Perşembe, Şubat 13, 2025

Bunlara da göz atın

İlgili içerikler

DMT Nedir?

DMT (N,N-Dimetiltriptamin), Psychotria viridis veya Chacruna gibi çeşitli bitkilerde doğal olarak bulunan halüsinojenik bir triptamin ilacıdır. Yoğun psikedelik deneyim nedeniyle bazı insanlar buna “ruh molekülü” demektedir. LSD veya sihirli mantarlar gibi diğer psychedelics’ten daha az tanıdık olmasına rağmen, DMT kısa ama yoğun bir görsel ve işitsel halüsinojenik deneyim üretir. DMT, Amerika Birleşik Devletleri’nde Çizelge I tarafından kontrol edilen bir maddedir. Bu, ilacı üretmenin, satın almanın, bulundurmanın veya dağıtmanın yasa dışı olduğu anlamına gelir. Maddenin suistimal potansiyeli yüksektir, devlet tarafından tanınan tıbbi kullanımı yoktur ve ilacın kullanımı için kabul edilmiş güvenlik parametreleri yoktur. Araştırmacılar, DMT’yi hem Uyuşturucuyla Mücadele İdaresi (DEA) hem de Gıda ve İlaç İdaresi’nden (FDA) onay gerektiren bir Çizelge I araştırma kaydı kapsamında kullanabilirler. Yasadışı statüsüne rağmen, insanlar bazen DMT’yi dini törenlerde ve çeşitli ortamlarda bir “uyanış” veya derin ruhsal içgörü elde etmek için kullanırlar.

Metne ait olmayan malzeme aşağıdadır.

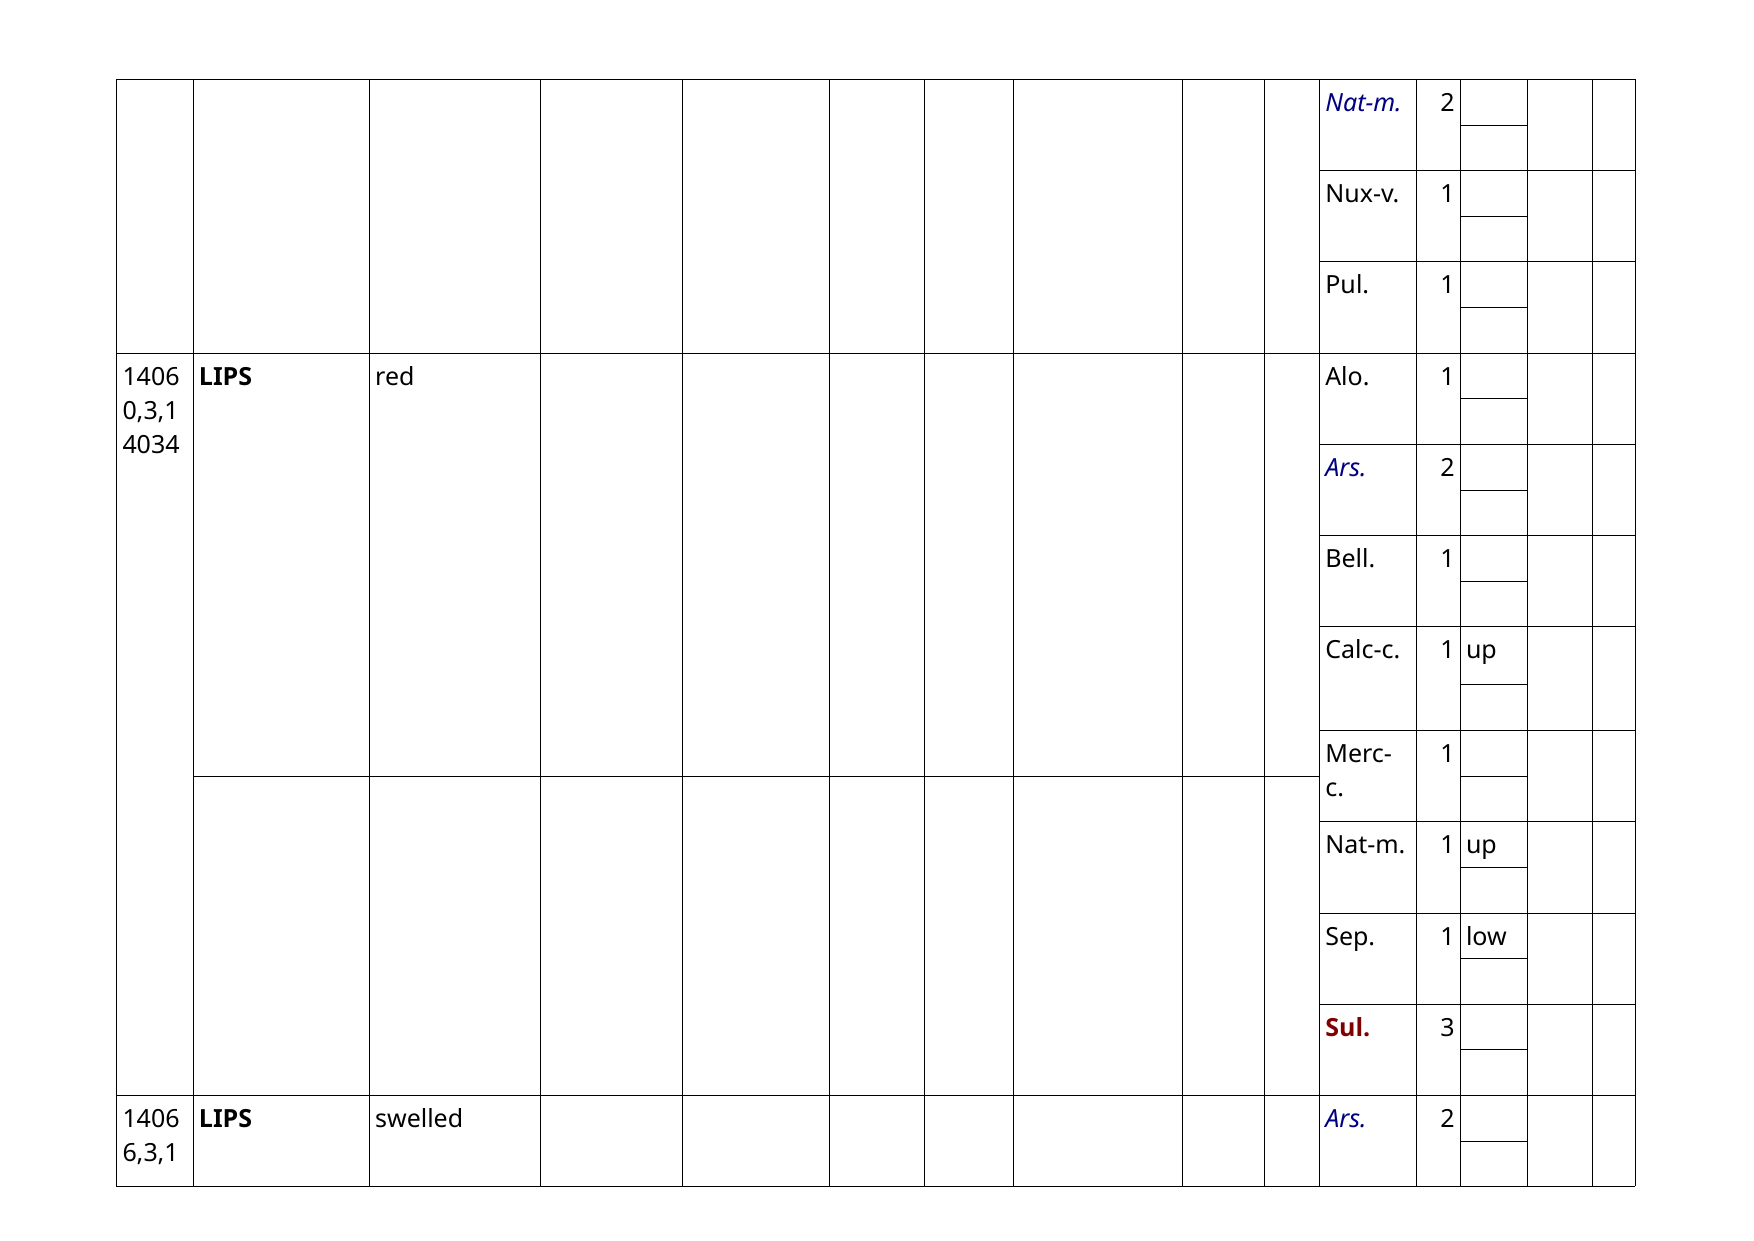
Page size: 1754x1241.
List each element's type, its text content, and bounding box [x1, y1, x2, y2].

DMT, Meksika, Güney Amerika ve Asya’nın bazı bölgelerinde bulunan Psychotria viridis gibi bazı bitkilerden elde edilen beyaz kristal bir tozdur. Piptadenia peregrina’nın tohumlarından elde edilen halüsinojenik bir ilaç olan cohoba’da bulunur. İnsanlar genellikle onu aşağıdaki şekillerde tüketirler:

  • bir boruda buharlaştırılmış veya tütsülenmiş
  • ayahuasca gibi biralarda ağız yoluyla
  • nadiren burundan çekilme veya enjekte edilme

DMT’nin kimyasal kök yapısı, anti-migren ilacı sumatriptana benzer ve serotonin reseptörlerinin çoğunda veya tamamında, özellikle serotonin 5-HT2a reseptöründe seçici olmayan bir agonist olarak hareket eder. Serotonin, beyin hücrelerimizin çoğu üzerinde büyük etkisi olan bir nörotransmiterdir. Vücudun ayrıca endojen olarak DMT ürettiğine dair bazı kanıtlar vardır. Bu, vücudun muhtemelen beynin epifiz bezinde DMT yaptığı anlamına gelir.

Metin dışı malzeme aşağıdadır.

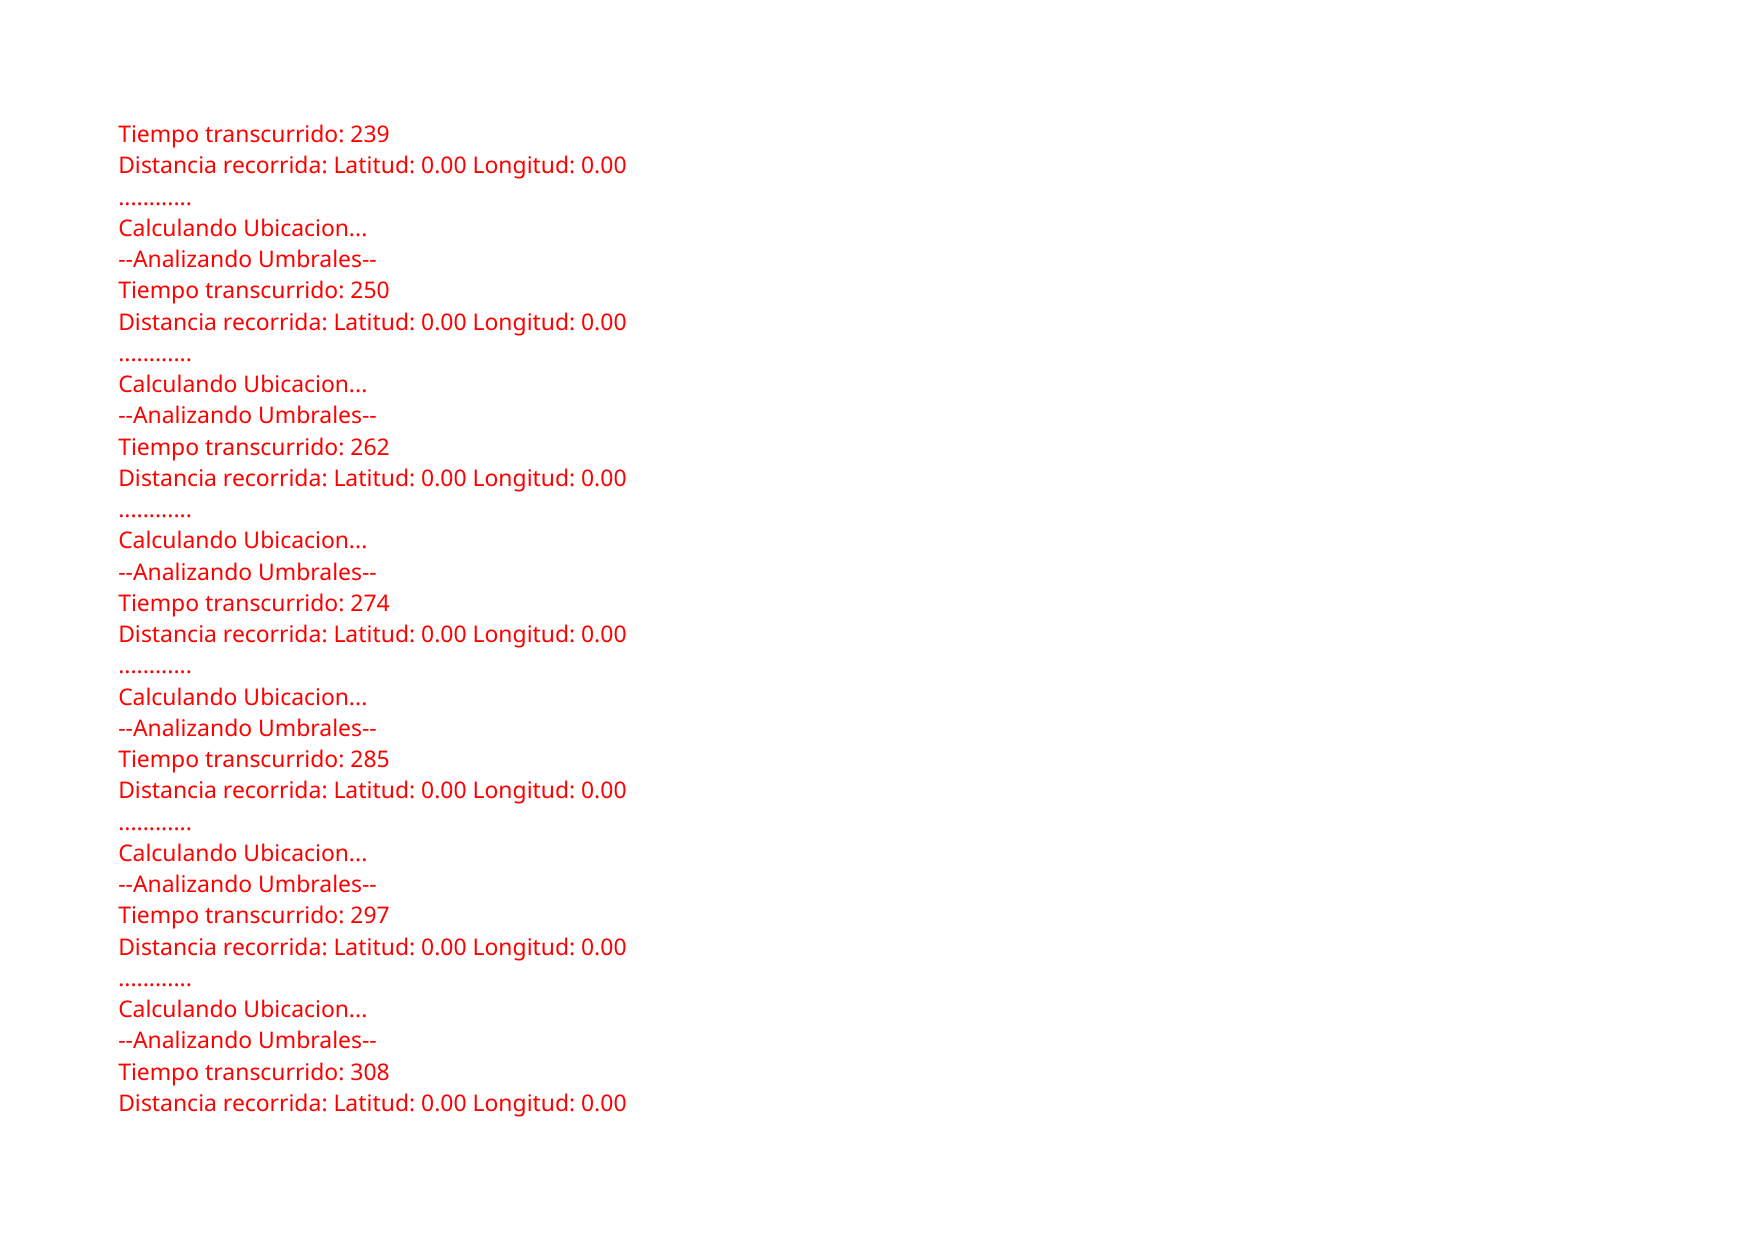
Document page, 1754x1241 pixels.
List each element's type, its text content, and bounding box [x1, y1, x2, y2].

text Tiempo transcurrido: 262 [118, 431, 1636, 462]
text --Analizando Umbrales-- [118, 556, 1636, 587]
text Distancia recorrida: Latitud: 0.00 Longitud: 0.00 [118, 774, 1636, 806]
text Tiempo transcurrido: 285 [118, 743, 1636, 774]
text ............ [118, 181, 1636, 212]
text Distancia recorrida: Latitud: 0.00 Longitud: 0.00 [118, 306, 1636, 337]
text Distancia recorrida: Latitud: 0.00 Longitud: 0.00 [118, 618, 1636, 649]
text ............ [118, 337, 1636, 368]
text Calculando Ubicacion... [118, 993, 1636, 1024]
text ............ [118, 649, 1636, 681]
text ............ [118, 962, 1636, 993]
text Distancia recorrida: Latitud: 0.00 Longitud: 0.00 [118, 462, 1636, 493]
text Tiempo transcurrido: 308 [118, 1056, 1636, 1087]
text Distancia recorrida: Latitud: 0.00 Longitud: 0.00 [118, 149, 1636, 181]
text Tiempo transcurrido: 239 [118, 118, 1636, 149]
text --Analizando Umbrales-- [118, 1024, 1636, 1056]
text --Analizando Umbrales-- [118, 243, 1636, 274]
text Calculando Ubicacion... [118, 368, 1636, 399]
text Tiempo transcurrido: 274 [118, 587, 1636, 618]
text Tiempo transcurrido: 297 [118, 899, 1636, 931]
text --Analizando Umbrales-- [118, 868, 1636, 899]
text Tiempo transcurrido: 250 [118, 274, 1636, 306]
text Calculando Ubicacion... [118, 837, 1636, 868]
text --Analizando Umbrales-- [118, 399, 1636, 431]
text ............ [118, 493, 1636, 524]
text Calculando Ubicacion... [118, 681, 1636, 712]
text Distancia recorrida: Latitud: 0.00 Longitud: 0.00 [118, 1087, 1636, 1118]
text ............ [118, 806, 1636, 837]
text --Analizando Umbrales-- [118, 712, 1636, 743]
text Calculando Ubicacion... [118, 212, 1636, 243]
text Calculando Ubicacion... [118, 524, 1636, 556]
text Distancia recorrida: Latitud: 0.00 Longitud: 0.00 [118, 931, 1636, 962]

Tipik bir tütsülenmiş DMT dozu 40 ila 100 miligramdır (mg) ve ilaç neredeyse anında etki etmeye başlar. Etkiler 2 ila 5 dakika arasında zirve yapar ve plato yapar ve toplam 30 ila 60 dakika süren etki süresiyle kademeli olarak düşer. Ayahuasca şeklinde demleme olarak tüketildiğinde her bir kilogram sıvı için doz 0,6 – 0,85 mg arasındadır. Etkiler 60 dakika içinde başlar, 90 dakika sonra zirveye ulaşır ve yaklaşık 4 saat içinde kaybolur.

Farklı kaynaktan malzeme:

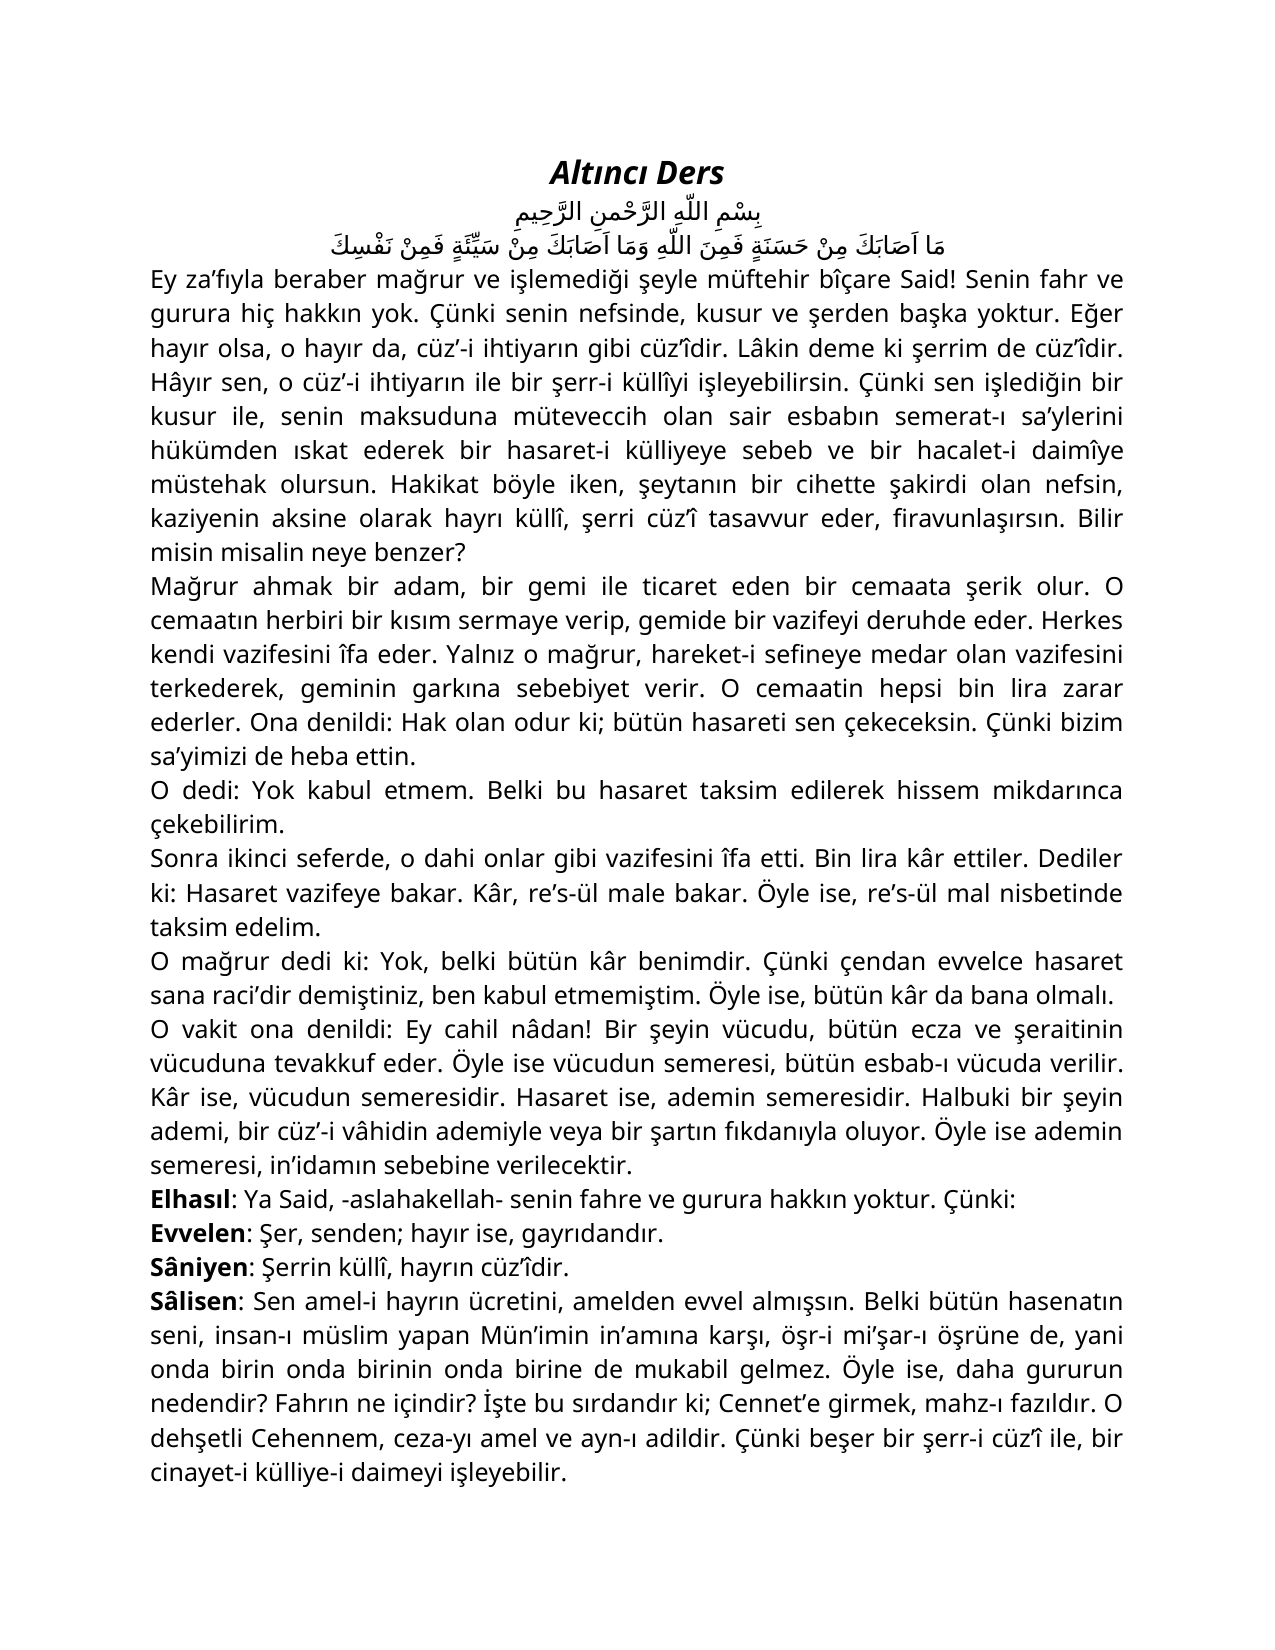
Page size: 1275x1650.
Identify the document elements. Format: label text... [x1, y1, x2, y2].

DMT’nin binlerce yıl öncesine dayanan uzun bir geçmişi vardır. Yerli kültürler bunu genellikle dini ritüellerin bir parçası olarak kullanmıştır. Örneğin, İspanyol kolonistlerin gelişi sırasında Trinidad’da kullanıldığına dair kanıtlar var. İlaç, geleneksel bir Güney Amerika demlenmiş çayı olan ayahuasca’nın aktif maddesidir. İnsanlar DMT’yi psikoaktif, halüsinojenik etkileri nedeniyle yasadışı bir şekilde kullanıyor. Anekdot olarak, birçok kullanıcı, ruhsal içgörü elde etmek için ilacı aldığını bildirmiştir. Bilimsel veriler, beyin üzerindeki etkilerinin ölüme yakın bir deneyimi taklit edebileceğini öne sürüyor.

DMT ve Ayahuasca

Ayahuasca psikoaktif çay benzeri bir içecektir. DMT ilk ve ana bileşendir. Ayahuasca kullanan insanlar bunu genellikle dini veya kültürel ritüellerin bir parçası olarak yaparlar. Demleme, yan etkileri sınırlamaya ve DMT’nin genel toksisitesini azaltmaya yardımcı olabilecek bir dizi bileşik içerir. İki madde arasındaki bazı önemli farklılıklar şunları içerir:

  • DMT tipik olarak başka içerik içermez, ayahuasca ise bitkiler ve diğer bileşikler içerir.
  • DMT, ayahuascadan daha güçlü olabilir.
  • Ayahuasca, DMT’nin yüksekliğini değiştiren başka bileşenler içerebilir.
  • Toksisite ve yan etkiler, DMT ile ayahuasca’dan daha olası olabilir.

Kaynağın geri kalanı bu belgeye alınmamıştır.